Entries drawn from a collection
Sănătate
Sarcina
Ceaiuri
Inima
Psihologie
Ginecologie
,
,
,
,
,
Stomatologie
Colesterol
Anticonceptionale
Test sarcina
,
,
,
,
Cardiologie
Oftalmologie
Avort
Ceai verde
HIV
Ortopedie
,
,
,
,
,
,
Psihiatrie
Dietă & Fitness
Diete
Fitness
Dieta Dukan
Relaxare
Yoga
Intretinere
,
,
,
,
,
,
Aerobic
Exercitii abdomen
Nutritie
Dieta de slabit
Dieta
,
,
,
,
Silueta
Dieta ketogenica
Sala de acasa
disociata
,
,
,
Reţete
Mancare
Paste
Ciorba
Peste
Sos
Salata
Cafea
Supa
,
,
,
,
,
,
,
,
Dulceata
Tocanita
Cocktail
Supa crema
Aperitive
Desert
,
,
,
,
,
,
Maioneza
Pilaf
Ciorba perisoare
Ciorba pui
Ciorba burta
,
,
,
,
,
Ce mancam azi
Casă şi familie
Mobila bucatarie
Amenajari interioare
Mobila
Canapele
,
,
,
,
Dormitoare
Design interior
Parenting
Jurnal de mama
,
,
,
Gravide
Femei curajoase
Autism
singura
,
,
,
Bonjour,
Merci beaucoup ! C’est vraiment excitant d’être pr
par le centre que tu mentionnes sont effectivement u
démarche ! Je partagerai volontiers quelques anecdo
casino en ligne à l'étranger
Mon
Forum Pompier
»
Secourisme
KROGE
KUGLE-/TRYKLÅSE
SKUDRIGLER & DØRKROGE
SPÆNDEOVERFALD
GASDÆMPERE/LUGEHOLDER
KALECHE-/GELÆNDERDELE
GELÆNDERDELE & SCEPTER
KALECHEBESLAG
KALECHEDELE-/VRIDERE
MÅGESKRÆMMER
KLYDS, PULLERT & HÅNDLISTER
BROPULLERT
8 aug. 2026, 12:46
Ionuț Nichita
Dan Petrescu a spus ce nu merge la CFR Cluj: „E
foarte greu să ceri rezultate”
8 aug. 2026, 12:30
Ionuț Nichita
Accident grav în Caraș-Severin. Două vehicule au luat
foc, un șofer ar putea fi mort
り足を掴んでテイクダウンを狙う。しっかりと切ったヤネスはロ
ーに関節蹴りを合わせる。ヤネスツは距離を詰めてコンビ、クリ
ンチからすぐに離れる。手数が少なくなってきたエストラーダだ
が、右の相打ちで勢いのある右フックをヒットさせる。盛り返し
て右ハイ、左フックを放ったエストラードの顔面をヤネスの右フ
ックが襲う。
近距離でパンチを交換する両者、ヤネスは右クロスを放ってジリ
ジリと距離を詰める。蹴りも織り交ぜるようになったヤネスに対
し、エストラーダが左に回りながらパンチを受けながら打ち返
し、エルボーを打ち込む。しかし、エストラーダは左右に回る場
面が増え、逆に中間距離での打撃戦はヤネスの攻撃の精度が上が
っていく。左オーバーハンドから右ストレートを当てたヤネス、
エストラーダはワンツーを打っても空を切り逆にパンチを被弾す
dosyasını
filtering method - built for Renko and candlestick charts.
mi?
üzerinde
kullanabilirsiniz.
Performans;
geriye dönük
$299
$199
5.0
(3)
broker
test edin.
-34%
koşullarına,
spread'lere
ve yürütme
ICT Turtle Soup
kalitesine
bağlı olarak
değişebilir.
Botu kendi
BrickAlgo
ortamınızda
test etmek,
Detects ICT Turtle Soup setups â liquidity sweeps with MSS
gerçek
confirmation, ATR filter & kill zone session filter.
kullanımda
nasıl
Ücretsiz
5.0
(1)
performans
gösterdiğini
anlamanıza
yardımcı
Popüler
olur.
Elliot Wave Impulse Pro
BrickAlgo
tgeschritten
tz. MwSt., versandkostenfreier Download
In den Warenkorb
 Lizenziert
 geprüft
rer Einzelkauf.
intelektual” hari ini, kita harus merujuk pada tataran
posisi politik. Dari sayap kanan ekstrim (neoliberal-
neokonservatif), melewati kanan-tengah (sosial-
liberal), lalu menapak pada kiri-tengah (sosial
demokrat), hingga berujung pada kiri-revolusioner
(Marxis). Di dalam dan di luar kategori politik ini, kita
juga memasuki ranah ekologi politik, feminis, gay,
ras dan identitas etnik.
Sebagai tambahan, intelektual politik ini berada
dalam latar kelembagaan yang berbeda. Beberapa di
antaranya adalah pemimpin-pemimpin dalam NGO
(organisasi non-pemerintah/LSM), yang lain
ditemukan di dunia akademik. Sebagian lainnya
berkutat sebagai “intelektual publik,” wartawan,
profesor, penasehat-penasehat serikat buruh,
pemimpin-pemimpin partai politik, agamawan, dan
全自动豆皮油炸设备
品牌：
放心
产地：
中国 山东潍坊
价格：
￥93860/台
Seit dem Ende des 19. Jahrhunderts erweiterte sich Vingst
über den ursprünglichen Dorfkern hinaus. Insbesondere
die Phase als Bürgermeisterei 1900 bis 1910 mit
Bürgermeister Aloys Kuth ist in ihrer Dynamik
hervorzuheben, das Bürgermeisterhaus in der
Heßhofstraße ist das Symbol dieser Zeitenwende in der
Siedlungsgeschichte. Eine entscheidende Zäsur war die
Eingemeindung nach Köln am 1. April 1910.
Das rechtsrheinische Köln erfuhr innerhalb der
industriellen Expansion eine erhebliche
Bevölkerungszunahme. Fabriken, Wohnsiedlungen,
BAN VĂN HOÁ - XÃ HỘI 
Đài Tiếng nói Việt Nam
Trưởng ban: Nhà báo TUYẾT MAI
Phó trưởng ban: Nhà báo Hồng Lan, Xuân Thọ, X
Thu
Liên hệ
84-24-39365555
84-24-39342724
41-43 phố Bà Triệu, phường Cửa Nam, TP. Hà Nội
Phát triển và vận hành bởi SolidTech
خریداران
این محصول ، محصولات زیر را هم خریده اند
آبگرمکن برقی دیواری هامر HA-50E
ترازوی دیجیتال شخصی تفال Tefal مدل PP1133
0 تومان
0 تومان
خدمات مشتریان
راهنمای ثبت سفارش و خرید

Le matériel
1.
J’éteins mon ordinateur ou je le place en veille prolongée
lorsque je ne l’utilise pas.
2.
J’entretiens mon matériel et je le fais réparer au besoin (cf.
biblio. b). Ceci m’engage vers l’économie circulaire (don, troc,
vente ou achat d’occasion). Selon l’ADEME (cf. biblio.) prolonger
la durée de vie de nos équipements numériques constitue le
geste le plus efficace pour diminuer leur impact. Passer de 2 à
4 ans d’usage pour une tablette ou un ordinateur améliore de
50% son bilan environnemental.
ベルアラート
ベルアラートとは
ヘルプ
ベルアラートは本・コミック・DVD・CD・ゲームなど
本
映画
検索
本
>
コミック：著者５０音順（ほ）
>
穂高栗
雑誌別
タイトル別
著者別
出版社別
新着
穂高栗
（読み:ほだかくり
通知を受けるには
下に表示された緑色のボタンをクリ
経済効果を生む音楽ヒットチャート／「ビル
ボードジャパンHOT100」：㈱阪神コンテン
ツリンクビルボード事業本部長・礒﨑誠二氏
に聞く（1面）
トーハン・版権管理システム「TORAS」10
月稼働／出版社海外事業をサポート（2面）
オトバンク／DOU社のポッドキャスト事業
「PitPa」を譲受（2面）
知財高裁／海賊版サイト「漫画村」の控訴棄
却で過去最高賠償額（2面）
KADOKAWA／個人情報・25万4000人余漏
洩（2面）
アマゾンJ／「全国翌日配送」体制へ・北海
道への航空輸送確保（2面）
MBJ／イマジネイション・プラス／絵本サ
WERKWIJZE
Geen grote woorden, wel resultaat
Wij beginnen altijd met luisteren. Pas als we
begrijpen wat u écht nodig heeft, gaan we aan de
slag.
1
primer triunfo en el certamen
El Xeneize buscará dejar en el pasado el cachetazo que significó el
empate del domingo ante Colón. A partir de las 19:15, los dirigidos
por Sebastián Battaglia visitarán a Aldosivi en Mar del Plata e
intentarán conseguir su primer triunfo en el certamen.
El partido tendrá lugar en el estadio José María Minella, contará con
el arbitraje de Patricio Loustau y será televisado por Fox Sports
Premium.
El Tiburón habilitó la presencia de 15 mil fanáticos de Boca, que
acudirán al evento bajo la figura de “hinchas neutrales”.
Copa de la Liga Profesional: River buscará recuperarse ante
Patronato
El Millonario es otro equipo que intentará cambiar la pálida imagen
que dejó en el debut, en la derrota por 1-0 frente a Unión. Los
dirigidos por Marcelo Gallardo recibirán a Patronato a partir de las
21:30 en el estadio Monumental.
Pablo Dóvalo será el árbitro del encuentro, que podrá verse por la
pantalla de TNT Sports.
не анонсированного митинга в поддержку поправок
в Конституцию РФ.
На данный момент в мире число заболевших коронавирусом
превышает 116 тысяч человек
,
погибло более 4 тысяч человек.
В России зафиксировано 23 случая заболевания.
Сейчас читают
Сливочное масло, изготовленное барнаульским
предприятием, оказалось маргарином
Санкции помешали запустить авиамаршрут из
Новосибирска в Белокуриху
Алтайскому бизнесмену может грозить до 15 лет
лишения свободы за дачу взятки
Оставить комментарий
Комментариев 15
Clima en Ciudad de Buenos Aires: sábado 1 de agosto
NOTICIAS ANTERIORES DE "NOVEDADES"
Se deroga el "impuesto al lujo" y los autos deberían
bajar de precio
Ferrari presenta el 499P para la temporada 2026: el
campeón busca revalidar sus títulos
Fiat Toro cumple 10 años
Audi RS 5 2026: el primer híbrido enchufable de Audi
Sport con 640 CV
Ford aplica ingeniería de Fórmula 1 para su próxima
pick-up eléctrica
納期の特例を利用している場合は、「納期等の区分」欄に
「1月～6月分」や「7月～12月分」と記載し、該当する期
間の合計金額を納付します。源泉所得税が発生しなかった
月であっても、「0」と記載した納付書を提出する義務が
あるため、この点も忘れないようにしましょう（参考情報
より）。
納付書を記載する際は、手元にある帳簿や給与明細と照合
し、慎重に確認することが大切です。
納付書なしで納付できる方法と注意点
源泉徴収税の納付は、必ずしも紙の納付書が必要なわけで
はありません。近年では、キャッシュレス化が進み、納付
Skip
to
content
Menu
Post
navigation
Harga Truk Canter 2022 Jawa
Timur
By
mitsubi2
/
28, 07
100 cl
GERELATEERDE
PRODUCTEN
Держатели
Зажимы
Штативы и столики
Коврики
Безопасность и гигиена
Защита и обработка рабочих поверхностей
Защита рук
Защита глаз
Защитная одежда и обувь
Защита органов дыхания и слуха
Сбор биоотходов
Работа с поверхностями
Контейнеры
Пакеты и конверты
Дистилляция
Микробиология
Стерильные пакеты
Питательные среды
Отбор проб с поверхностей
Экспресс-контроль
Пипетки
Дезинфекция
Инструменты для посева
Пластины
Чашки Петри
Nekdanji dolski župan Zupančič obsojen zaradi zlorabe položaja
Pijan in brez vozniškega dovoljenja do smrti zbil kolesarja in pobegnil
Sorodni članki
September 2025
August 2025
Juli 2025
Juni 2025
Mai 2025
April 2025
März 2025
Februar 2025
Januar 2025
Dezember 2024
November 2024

▶ [What the task asks]
Report how many lines in the listing above contain the word "matériel". Give only the number.

▶ [Answer for this exercise]
2